In conclusion, the stakeholders wish to commend the Office on their Open Data efforts thus far. Recent changes and instability of these systems has caused extra expense and lower quality patent prosecution.
Letter to Director Iancu, Short Version
Dear Director Iancu:
The FY2020 Congressional Justification for the USPTO, states that it is the responsibility of the USPTO to “foster innovation, competitiveness and job growth in the United States by … delivering IP information and education worldwide.” Thus, open access to U.S. Patent and Trademark Office (USPTO) data is a core component of the USPTO’s mission. Open access to USPTO data allows stakeholders to efficiently and properly docket ongoing matters to reduce errors and pendency, ensure accurate and timely IDS filings, improve legal and factual arguments, enhance prosecution strategy, draft response documents, boost prior art searching, select outside counsel more efficiently, make data-driven decisions about annuities, and much more. The benefits that improved access to USPTO data would have on patent quality and the U.S patent system are too many to enumerate in one short letter, but rest assured that patent filers see this enabling data as crucial to their meaningful engagement with the USPTO.
The USPTO, however, has recently taken steps that reduce open access to USPTO data including, but not limited to:
– Disallowing access of public PAIR data from the private PAIR interface, if that public data is not related to a customer number connected with a user’s private PAIR credentials
– Rate limiting/throttling access to private PAIR instances by automated means
We, the undersigned, ask that these changes be rolled back as soon as technically feasible as we believe they are likely having and will continue to have an increasingly negative effect on the quantity, quality, and cost of patent filings.
We understand the USPTO implemented these changes to mitigate significant resource hurdles it is facing. The demand for USPTO data has risen exponentially in the past decade while the USPTO has faced the “real-world” of limited resources for deploying new IT systems. We are sympathetic to this plight.

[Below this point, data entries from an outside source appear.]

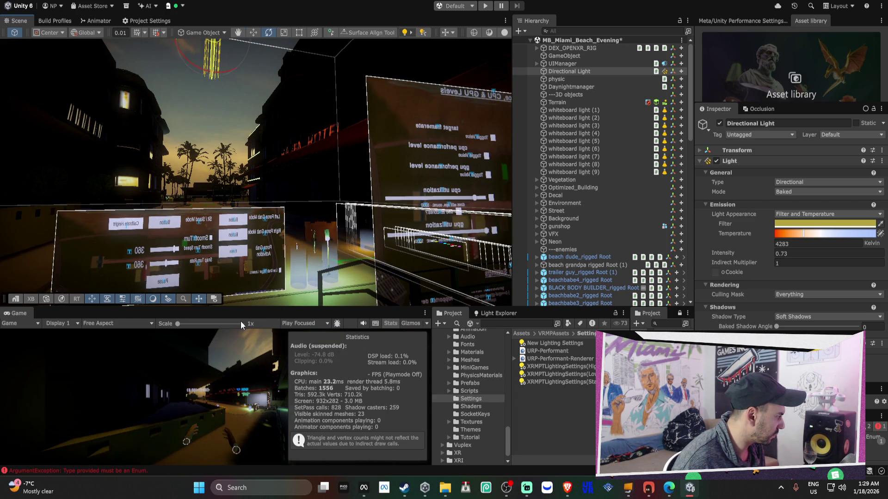
# Move the Directional Light down toward the street, then rotate it to brighten the buildings.
pyautogui.moveTo(240, 253); pyautogui.dragTo(288, 103)
pyautogui.press('w')
pyautogui.moveTo(254, 124)
pyautogui.mouseDown()
pyautogui.moveTo(105, 261)
pyautogui.moveTo(65, 278)
pyautogui.moveTo(374, 169)
pyautogui.moveTo(403, 210)
pyautogui.moveTo(237, 112)
pyautogui.moveTo(301, 104)
pyautogui.moveTo(278, 88)
pyautogui.moveTo(143, 99)
pyautogui.moveTo(85, 126)
pyautogui.moveTo(9, 136)
pyautogui.moveTo(883, 137)
pyautogui.moveTo(822, 148)
pyautogui.mouseUp()
pyautogui.press('e')
pyautogui.moveTo(420, 200)
pyautogui.mouseDown()
pyautogui.moveTo(364, 191)
pyautogui.moveTo(446, 214)
pyautogui.moveTo(148, 222)
pyautogui.moveTo(52, 249)
pyautogui.moveTo(320, 217)
pyautogui.moveTo(264, 212)
pyautogui.moveTo(311, 68)
pyautogui.moveTo(347, 80)
pyautogui.moveTo(74, 233)
pyautogui.moveTo(515, 229)
pyautogui.moveTo(254, 204)
pyautogui.moveTo(503, 266)
pyautogui.mouseUp()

Moreover, the USPTO should be commended for being at the leading edge of all federal agencies regarding open access to electronic data. PAIR and EFS are beyond what most federal agencies have even envisioned. By providing free access to Public PAIR the USPTO launched a wave of innovation that has allowed the patent community to automate and improve many of the tasks listed above.
However, investing additional resources into improving access to USPTO data must be one of the highest priorities for the USPTO for 2020 and for years to come. Otherwise, we risk losing gains we’ve made over the past few years.